Perform a partial fraction expansion and integrate each term individually. Where are you stuck?
2X + 2
__________________ dx
(x^2 + 1 ) (x + 1)^3
Rewriting that in one line only,
(2x+2)/[(x^2 +1)(x+1)^3] dx
Simplifying it because there is a factor (x+1) that is common to both numerator and denominator,
= 2(x+1)/[(x^2 +1)(x+1)^3] dx
= 2/[(x^2 +1)(x+1)^2] dx
You want to decompose 2/[(x^2 +1)(x+1)^2] into partial fractions.
Okay.
I hope you know the process so that I don't have to explain it. (If not, then ask me.)
2/[(x^2 +1)(x+1)^2] = (Ax +B)/(x^2 +1) +C/(x+1) +D/(x+1)^2 ....(1)
Multiply both sides by [(x^2 +1)(x+1)^2],
2 = (Ax +B)(x+1)^2 +C(x^2 +1)(x+1) +D(x^2 +1) ....(2)

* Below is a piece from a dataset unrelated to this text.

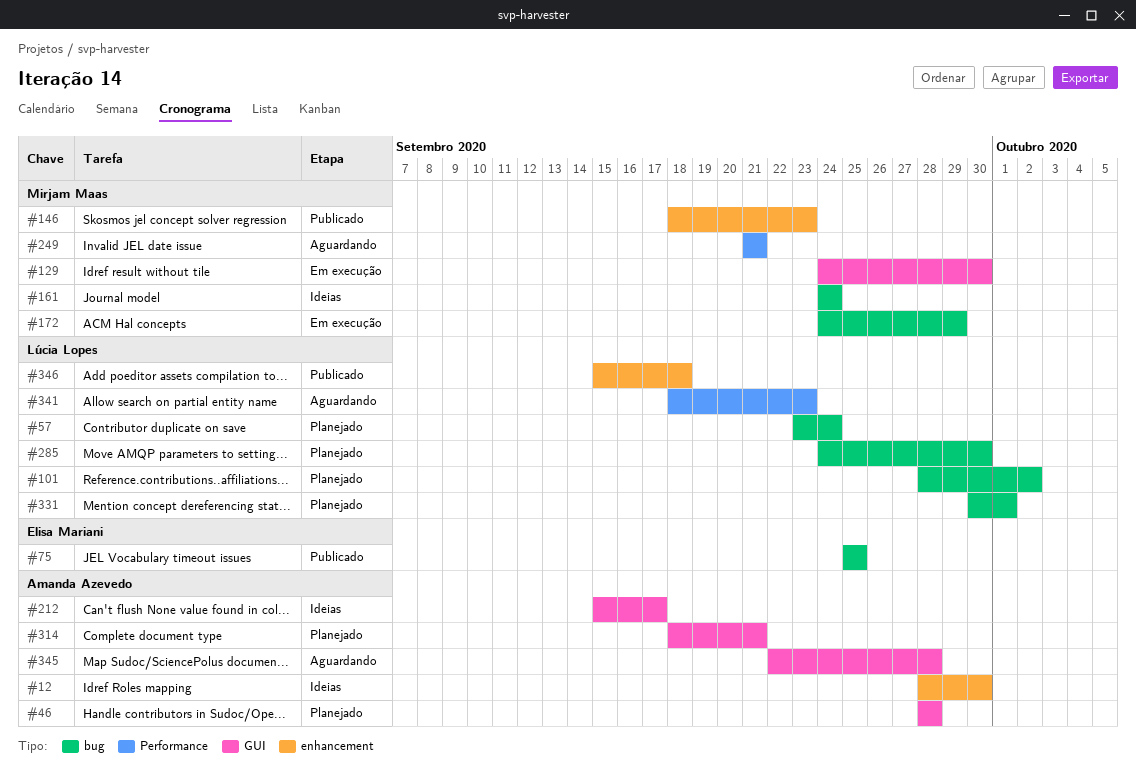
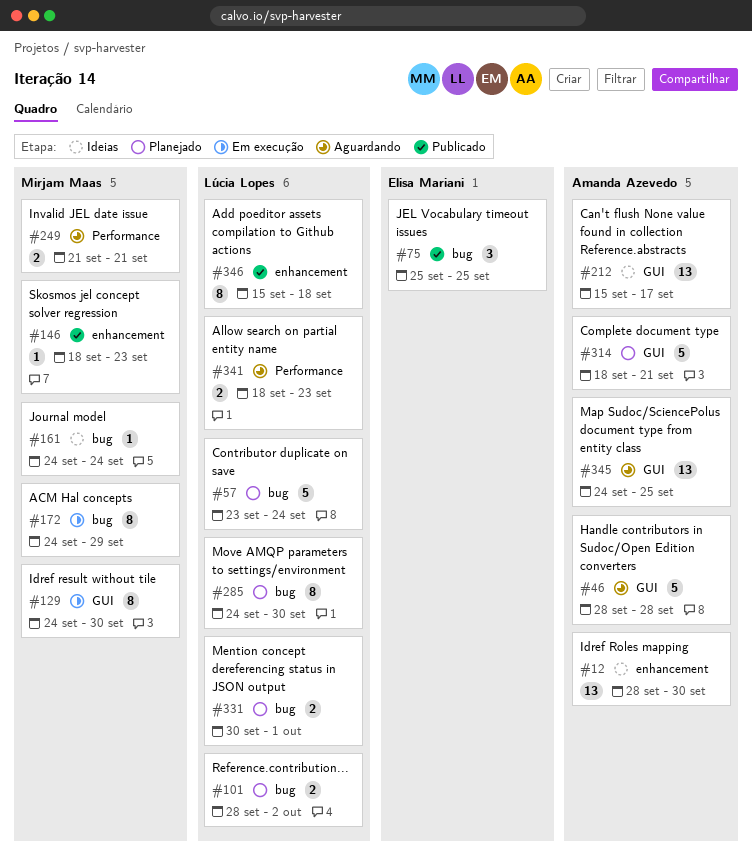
#46, status: Planejado -> Aguardando
#345, start: Sep 22 -> Sep 24
#345, due: Sep 28 -> Sep 25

When x=(-1), plug that into (2),
2 = (A(-1) +B)(-1+1)^2 +C(x^2 +1)(-1+1) +D((-1)^2 +1)
2 = 0 +0 +D(2)
So,
D = 2/2 = 1 ....***
When x=0, plug that into (2), ...and plug also D=1,
2 = (A(0) +B)(0+1)^2 +C(0^2 +1)(0+1) +1(0^2 +1)
2 = (B)(1) +C(1)(1) +1(1)
2 = B +C +1
2 -1 = B +C
1 = B +C ....(3)
When x=1, plug that into (2), ...and plug also D=1,
2 = (A(1) +B)(1+1)^2 +C(1^2 +1)(1+1) +1(1^2 +1)
2 = (A+B)(2)^2 +C(2)(2) +1(2)
2 = (A+B)(4) +C(4) +2
2 -2 = 4(A+B) +4C
0 = 4(A+B) +4C
0 = (A+B) +C
0 = A +B +C ...(4)
Eq.(4) minus Eq.(3),
-1 = A ....***
When x=2, plug that into (2), ...and plug also D=1 and A = -1,
2 = (-1(2) +B)(2+1)^2 +C(2^2 +1)(2+1) +1(2^2 +1)
2 = (-2 +B)(3)^2 +C(5)(3) +1(5)
2 = (-2 +B)(9) +15C +5
2 = -18 +9B +15C +5
2 +18 -5 = 9B +15C
15 = 9B +15C
Divide both sides by 3,
5 = 3B +5C ....(5)
From (3), C = 1-B, plug that into (5),
5 = 3B +5(1-B)
5 = 3B +5 -5B
5 -5 = -2B
B = 0 ....***
Susbtitute that in (3),
C = 1 -0 = 1 ...***
So we found
A = -1
B = 0
C = 1
D = 1
Hence,
2/[(x^2 +1)(x+1)^2] = (Ax +B)/(x^2 +1) +C/(x+1) +D/(x+1)^2 ....(1)
2/[(x^2 +1)(x+1)^2] = (-1x +0)/(x^2 +1) +1/(x+1) +1/(x+1)^2
2/[(x^2 +1)(x+1)^2] = -x/(x^2 +1) +1/(x+1) +1/(x+1)^2 .....******
There, it is decomposed.
------------------
So,
INT.[(2x +2)/[(x^2 +1)(x+1)^3]]dx
= INT.[2 /[x^2 +1)(x+1)^2]]dx
= INT.[-x/(x^2 +1) +1/(x+1) +1/(x+1)^2]dx
= -(1/2)ln(x^2 +1) +ln(x+1) -1/(x+1) +C ....answer.